Comment imaginez-vous le quartier dans dix ans ?
La transformation du quartier va bien sûr se poursuivre, notamment avec la construction de logements de toutes catégories et d’équipements publics le long du boulevard Jean-Simon. Avec la restructuration du boulevard périphérique et de ses bretelles, il est désormais possible de créer une nouvelle voie réservée aux circulations douces qui va relier les quartiers de Paris et d’Ivry. Bordée par de nouveaux programmes diversifiés de part et d’autre du boulevard périphérique, elle remplira un rôle fondamental en consolidant la mise en place d’un lien de vie, d’usages et de sociabilités entre les deux villes.
Directrice générale de la SEMAPA
Bibliothèque nationale de France
Ouverte le 20 décembre 1996 après huit ans de travaux, la Bibliothèque nationale de France (BnF) est l’un des sites emblématiques du quartier.Reconnaissable à ses quatre grandes tours angulaires symbolisant quatre livres ouverts (tours des Lois, des Nombres, du Temps et des Lettres), elle comporte une collection de 15 700 000 livres et recueils. En 2019, elle a accueilli plus de 920 000 visiteurs.

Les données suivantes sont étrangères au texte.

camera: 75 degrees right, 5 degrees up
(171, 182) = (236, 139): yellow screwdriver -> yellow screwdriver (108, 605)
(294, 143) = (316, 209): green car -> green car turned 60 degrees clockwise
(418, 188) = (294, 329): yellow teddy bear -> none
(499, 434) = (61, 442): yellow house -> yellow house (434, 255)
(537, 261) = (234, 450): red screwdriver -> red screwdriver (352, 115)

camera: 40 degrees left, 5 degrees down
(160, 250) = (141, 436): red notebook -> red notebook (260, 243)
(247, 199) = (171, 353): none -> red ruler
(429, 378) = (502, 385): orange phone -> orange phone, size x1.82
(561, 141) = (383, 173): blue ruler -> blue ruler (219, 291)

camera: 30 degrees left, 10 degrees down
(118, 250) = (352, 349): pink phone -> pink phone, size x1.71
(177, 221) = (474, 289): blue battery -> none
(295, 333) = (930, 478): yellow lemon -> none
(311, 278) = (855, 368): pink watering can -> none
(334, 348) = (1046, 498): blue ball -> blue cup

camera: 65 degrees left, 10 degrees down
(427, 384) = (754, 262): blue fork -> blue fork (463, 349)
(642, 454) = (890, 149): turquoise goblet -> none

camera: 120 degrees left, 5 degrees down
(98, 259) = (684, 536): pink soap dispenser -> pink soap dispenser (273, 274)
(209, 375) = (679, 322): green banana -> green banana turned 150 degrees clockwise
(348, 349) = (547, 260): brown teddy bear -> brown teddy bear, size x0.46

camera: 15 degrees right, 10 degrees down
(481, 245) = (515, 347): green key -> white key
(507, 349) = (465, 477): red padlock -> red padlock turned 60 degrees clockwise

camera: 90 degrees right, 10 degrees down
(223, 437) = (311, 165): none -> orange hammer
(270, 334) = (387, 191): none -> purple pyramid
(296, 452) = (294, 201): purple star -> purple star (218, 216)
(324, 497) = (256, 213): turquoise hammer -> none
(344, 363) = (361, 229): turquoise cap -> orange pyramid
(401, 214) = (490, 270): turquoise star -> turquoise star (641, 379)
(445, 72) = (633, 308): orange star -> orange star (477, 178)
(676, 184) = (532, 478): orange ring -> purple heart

L’avenue Pierre-Mendès-France
Longue de 650 mètres, l’avenue Pierre-Mendès-France ouvre à la circulation en 2004. Elle accueille de nombreuses entreprises comme la Caisse des dépôts et consignations ou dernièrement le journal Le Monde qui y a installé son siège en 2020. Sans oublier les entreprises du Groupe BPCE, qui est né ici en 2009.
Couvrement des voies : retrouver la Seine
Élément essentiel de la transformation du quartier, le couvrement des voies ferrées doit permettre de restaurer un accès direct à la Seine. Pour le mener à bien, il a fallu réinventer un sol topographique favorable au-dessus des voies ferrées tout en créant des continuités urbaines entre les différents quartiers. Contrairement à La Défense où l’aménagement repose sur la construction d’une dalle détachée du sol naturel, le choix a été fait ici de construire un sol artificiel relié au sol d’origine : les espaces vides ont été remblayés avec de la terre, puis un sol artificiel a été construit au-dessus des voies.
Traverser le périphérique : mission accomplie !
Entre 2014 et 2018, de gigantesques travaux ont été conduits au sud-est de Paris pour supprimer le talus qui obstruait le passage vers Ivry-sur-Seine et le remplacer par un pont situé à 9 mètres de hauteur. Une opération particulièrement complexe sur un site contraint, encerclé par la Seine, les voies ferrées, le boulevard des Maréchaux et le périphérique. Pas moins de sept ouvrages d’art seront construits pour dévier les huit voies du périphérique et l’échangeur du quai d’Ivry, sans jamais interrompre le trafic automobile durant le temps des travaux. Sous le périphérique, l’allée Paris Ivry qui relie les deux villes peut voir le jour. Si cette voie dédiée aux piétons et aux circulations douces reste encore à aménager avec l’arrivée de commerces et de lieux de convivialité, elle constituera bientôt un atout indéniable pour le développement et l’attractivité du nouveau quartier Bruneseau.